We expect this project to address a strong need for youth development. According to the 1998 National Commission on Civil Society in the U.S., "America's youth (under age 21) have shown a startling decline in their knowledge of core social values." Japan, too, is facing many problems related to youth, such as hikikomori (young people who stay home to avoid interaction with others).
Coordinated by the Center on Philanthropy at Indiana University, the Collaborative Initiatives on Promoting Youth Philanthropy Education is an exciting cross-cultural opportunity for everyone, including YPII. Other organizations are involved too -- Learning to Give (LTG), Japan Youth Volunteers Association (JYVA), Central Community Chest of Japan, United Way's Youth As Resources (YAR), and YMCA. The project's major funders include The Japan Foundation Center for Global Partnership.
Our Mission and Objective
With a mission “to encourage youth to contribute to the global community as responsible citizens through their limitless resources and leadership abilities,” the project addresses the critical role youth play in development of the global civil society through a youth-adult partnership.

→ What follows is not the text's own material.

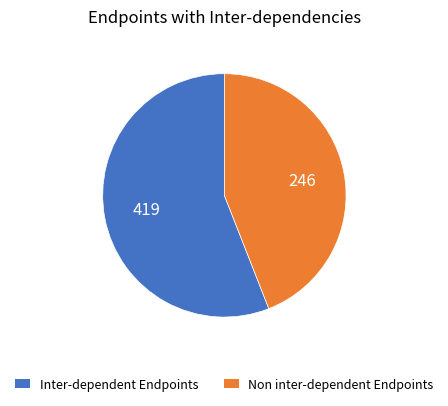

Between Inter-dependent Endpoints and Non inter-dependent Endpoints, which is larger?

Inter-dependent Endpoints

Project objectives include:
Establishing a U.S. - Japan network composed of youth, educators, scholars, and practitioners;
Gaining a mutual understanding and creating innovative projects through collaborative efforts to (a) conduct research on both countries' youth philanthropy programs, (b) design evaluation methods, and (c) conduct pilot studies;
Providing ample learning opportunities to educators of schools and youth-service organizations ;
Ensuring active communication among U.S. and Japanese youth and educators participating in pilot studies via printed materials, the Internet, and joint workshops;
Making the study results widely available and provide practical suggestions for American and Japanese audience, including policy makers, parents, educators, youth-service leaders, foundations, and corporate officers through conferences, seminars and workshops, print, and the Web.